India has finally announced a vehicle scrapping policy—that has been in the works for over seven years.
On February 1, presenting the Union Budget, Finance Minister Nirmala Sitharaman announced a voluntary vehicle scrapping policy, to phase out old and unfit vehicles. “This will help in encouraging fuel-efficient, environment-friendly vehicles, thereby reducing vehicular pollution and the oil import bill,” she said. “Vehicles would undergo fitness tests in automated fitness centres after 20 years in case of personal vehicles, and after 15 years in case of commercial vehicles.”
The government will announce the details of the scheme within 15 days, explained Nitin Gadkari, the road transport minister.
The move to allow scrapping of vehicles is estimated to create an industry worth some $6 billion, according to a study by HDFC Bank last year. “If we take 1990 as the base year, there are approximately 37 lakh commercial vehicles and 52 lakh passenger vehicles eligible for voluntarily scrappage,” says Vinkesh Gulati, president of the Federation of Automobile Dealers Associations. “As an estimate, 10 percent of commercial vehicles and five percent of passenger vehicles may still be plying on road. We still need to see the fine prints to access the kind of incentives which will be on offer and thus have a positive effect on retail.”

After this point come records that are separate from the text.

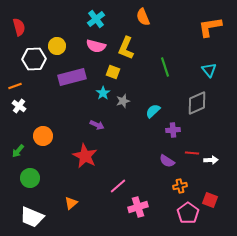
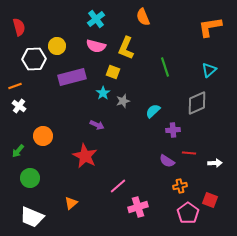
cyan triangle: rotated 28 degrees clockwise
red line: moved 3 px left
white arrow: moved 4 px right, 3 px down
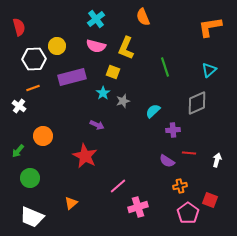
orange line: moved 18 px right, 2 px down
white arrow: moved 2 px right, 3 px up; rotated 72 degrees counterclockwise
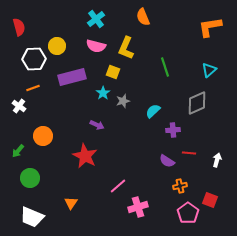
orange triangle: rotated 16 degrees counterclockwise
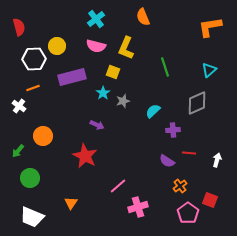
orange cross: rotated 24 degrees counterclockwise
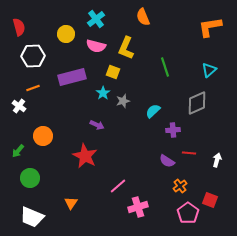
yellow circle: moved 9 px right, 12 px up
white hexagon: moved 1 px left, 3 px up
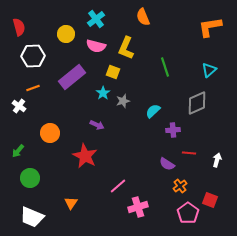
purple rectangle: rotated 24 degrees counterclockwise
orange circle: moved 7 px right, 3 px up
purple semicircle: moved 3 px down
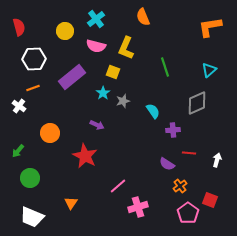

The move to promote voluntary scrapping comes at a time when the country’s automobile sector had been stuck in a quagmire since the past few years. Since the second half of 2019, automobile sales had been on a downward spiral, largely due to a slowdown in the economy and the Society of Indian Automobile Manufacturers (SIAM) reckons that vehicle sales are likely to decline between 25 percent and 45 percent this year. Passenger vehicle sales fell by 16 percent year-on-year from April to December to 17,77,874 units with passenger car sales falling by over 20.3 percent.
A voluntary scrapping policy is expected to spur new purchases in exchange for government incentives. “The introduction of the voluntary vehicle scrappage policy will not only create a safer and environment-friendly auto sector but also drive replacement demand in the sector,” says Gurpratap Boparai, managing director, ŠKODA AUTO Volkswagen India Private Limited.
In January, the roads ministry had proposed to levy a green tax on old vehicles, which will see cars older than eight years being charged with a green tax between 10 percent and 25 percent of the road tax at the time of renewal of fitness certificate. For personal vehicles, however, the tax will be levied at the time of renewal of registration certificate after 15 years. The revenue collected from the green tax is to be kept in a separate account to be used for tackling pollution.
“Announcements with regards to increased spend on road infrastructure, voluntary scrappage policy, research and development and PLI among others augur well for the automotive sector,” says Deepak Jain, president of the Automotive Component Manufacturers Association Of India. “Further, continued focus on building rural and agricultural infrastructure and prioritising agriculture credit growth will have a long-term positive impact on rural demand for vehicles.”